Bab 2

7 3 0
                                    

Zika memasuki sebuah restoran di dekat kampus. 

"Ayo, ayo! Zika, jalannya cepet dong!" ujar Raya cerewet sambil mendorong-dorong tubuh gadis.

Zika memijit pelipisnya pusing dengan ocehan cowok itu. Dari rumahnya, di mobil, bahkan sampai di restoran pun cowok itu terus mengoceh.

Nih orang dari apa sih, sebenernya?

"Tunggu disini! Gue pesenin minum dulu," ujar Raya berhenti di meja yang dipilih Zika dan kembali menuju kasir untuk memesan.

Zika duduk di kursi dan menopang kepalanya.

"Gila, gila. Bisa-bisanya gue ketemu orang kek gitu, parah."

"Oke, udah."

Gadis itu sedikit terkejut saat Raya tiba-tiba menepuk pundaknya. 

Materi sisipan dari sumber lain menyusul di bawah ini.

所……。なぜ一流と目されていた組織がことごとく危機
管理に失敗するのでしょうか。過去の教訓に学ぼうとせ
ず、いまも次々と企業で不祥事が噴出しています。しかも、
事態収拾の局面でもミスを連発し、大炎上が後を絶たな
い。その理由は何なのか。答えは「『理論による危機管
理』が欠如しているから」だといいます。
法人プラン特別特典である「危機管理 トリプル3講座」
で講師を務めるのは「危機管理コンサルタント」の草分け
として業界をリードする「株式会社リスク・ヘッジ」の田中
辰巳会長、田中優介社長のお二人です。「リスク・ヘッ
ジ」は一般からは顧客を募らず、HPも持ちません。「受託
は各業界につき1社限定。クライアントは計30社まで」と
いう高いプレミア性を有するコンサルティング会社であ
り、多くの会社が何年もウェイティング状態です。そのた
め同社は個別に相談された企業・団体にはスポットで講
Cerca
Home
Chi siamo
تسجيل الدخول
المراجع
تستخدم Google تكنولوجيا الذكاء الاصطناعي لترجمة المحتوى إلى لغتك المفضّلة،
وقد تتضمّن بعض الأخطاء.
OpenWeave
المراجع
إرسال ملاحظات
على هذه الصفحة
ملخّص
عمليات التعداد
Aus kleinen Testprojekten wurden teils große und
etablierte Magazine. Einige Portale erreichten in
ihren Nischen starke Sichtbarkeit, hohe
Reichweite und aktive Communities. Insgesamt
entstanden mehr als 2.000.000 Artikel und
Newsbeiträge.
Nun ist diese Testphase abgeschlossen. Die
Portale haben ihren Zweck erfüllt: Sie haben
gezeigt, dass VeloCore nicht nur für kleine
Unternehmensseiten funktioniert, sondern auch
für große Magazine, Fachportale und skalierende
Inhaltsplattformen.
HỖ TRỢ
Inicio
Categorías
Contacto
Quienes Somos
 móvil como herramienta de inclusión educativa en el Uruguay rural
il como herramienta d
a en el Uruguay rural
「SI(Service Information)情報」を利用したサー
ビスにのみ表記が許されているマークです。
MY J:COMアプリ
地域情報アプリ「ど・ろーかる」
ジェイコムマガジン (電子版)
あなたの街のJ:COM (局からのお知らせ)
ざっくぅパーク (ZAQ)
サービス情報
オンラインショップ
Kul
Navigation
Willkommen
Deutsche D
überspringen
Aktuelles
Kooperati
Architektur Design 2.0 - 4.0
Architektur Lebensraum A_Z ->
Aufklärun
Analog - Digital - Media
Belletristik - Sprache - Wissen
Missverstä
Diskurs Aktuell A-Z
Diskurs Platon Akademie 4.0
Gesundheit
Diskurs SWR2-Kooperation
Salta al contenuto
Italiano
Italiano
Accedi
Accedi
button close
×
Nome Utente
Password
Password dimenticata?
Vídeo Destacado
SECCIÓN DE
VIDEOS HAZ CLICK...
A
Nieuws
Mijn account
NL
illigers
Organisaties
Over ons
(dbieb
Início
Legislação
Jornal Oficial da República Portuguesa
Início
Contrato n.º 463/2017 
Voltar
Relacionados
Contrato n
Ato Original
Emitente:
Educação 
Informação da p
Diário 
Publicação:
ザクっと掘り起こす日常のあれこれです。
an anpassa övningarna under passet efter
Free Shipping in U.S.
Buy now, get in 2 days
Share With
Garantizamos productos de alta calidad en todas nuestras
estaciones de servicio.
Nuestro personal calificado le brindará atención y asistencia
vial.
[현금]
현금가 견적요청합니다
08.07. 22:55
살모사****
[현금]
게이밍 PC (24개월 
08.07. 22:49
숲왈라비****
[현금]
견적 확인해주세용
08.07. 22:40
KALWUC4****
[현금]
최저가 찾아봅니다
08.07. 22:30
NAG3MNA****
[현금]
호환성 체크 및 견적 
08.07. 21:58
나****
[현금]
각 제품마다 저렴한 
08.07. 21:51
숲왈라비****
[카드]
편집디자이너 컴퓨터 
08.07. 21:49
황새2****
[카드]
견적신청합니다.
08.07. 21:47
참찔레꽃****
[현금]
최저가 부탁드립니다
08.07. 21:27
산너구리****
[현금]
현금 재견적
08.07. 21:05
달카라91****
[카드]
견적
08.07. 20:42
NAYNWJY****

"Oke, kenalin nama gue Raya," ujar cowok itu duduk di depan Zika.

"Anda udah bilang gitu lebih dari lima kali," jawab Zika.

"Eh, masa sih? Oh ya. Panggil gue-lo aja. Lagian kita keknya nggak beda jauh umurnya."

"Oke. Terus, lo kenapa ngajakin gue kesini?" ujar Zika to the point.

Raya mengulas senyum. "Oh, itu. Lo kan mau kerja di tempatnya Rayen. Jadi, gue bakal jelasin garis besar apa yang gue mau lo lakuin."

"Tunggu bentar! Gimana gue bisa, bikin orang maksud gue adek lo. Yang bahkan nggak kenal sama gue, gue juga nggak kenal sama dia, suka sama gue? Dinalar pun jelas bakal susah, bahkan nggak mungkin, lah."

"Nggak ada yang nggak mungkin, hei."

"Ada."

Raya mengangkat kedua alisnya dan menyatukannya disaat yang bersamaan.

"Gue bayar biaya ganti rugi mobil lo," lanjut Zika.

Raya dibuat terkekeh mendengar ucapan gadis itu.

"Oke, bakal gue jelasin garis besarnya," ucap Raya menyandarkan punggungnya. "Sesuai yang gue bilang, kalo lo bisa bikin  adek gue suka, anggep aja lo udah bayar biaya ganti rugi mobil gue. Lo juga bakal dapet untung karena dapet gaji. Ah, nggak. Lo nggak harus bikin Rayen suka sama lo. Lo cuma perlu deketin dia dengan hal wajar sesuai pekerjaan lo. Intinya, lo cuma harus kerja disana."

Zika mengerutkan kening. "Emang kenapa sih segitunya? Kenapa gue harus bikin si Rayen itu suka sama gue?"

Cowok di depannya itu tersenyum. Ia meletakkan tangannya di atas meja dan menatap gadis itu. "Lo bahkan nggak kedip pas gue tatap gini."

"Lo nyuruh gue kedip?" Zika mengedipkan kedua matanya.

"Lo kenapa bilang kalo senyum Rayen lebih bagus dari gue?"

"Hm? Ya, soalnya gimana ya. Manis aja? Manisnya itu kadar gue."

Raya meletakkan ponselnya di meja dan menunjuk foto Rayen disana. "Ini dia pas kelas dua belas."

Zika mengikuti arah jari cowok itu menunjuk.

"Harusnya, dia senyum gini. Tapi, sekarang dia nggak pernah nunjukin senyum gini lagi."

"Kenapa? Humornya jelek?"

Raya dibuat terkekeh lagi. "Bukan. Sebenernya, dia senyum. Wajahnya senyum. Tapi, cuma sudut bibirnya yang keangkat. Dia senyum bukan karena hal yang bahagia atau nyenengin, tapi karena harus senyum."

"Maksudnya?"

"Rayen dulu punya pacar. Namanya Alya. Sebenernya bukan pacar beneran, sih. Dulu, temen Rayen nyuruh dia buat pacaran sama Alya kalau dia nggak mau cewek yang disukai Rayen pacaran sama temennya itu."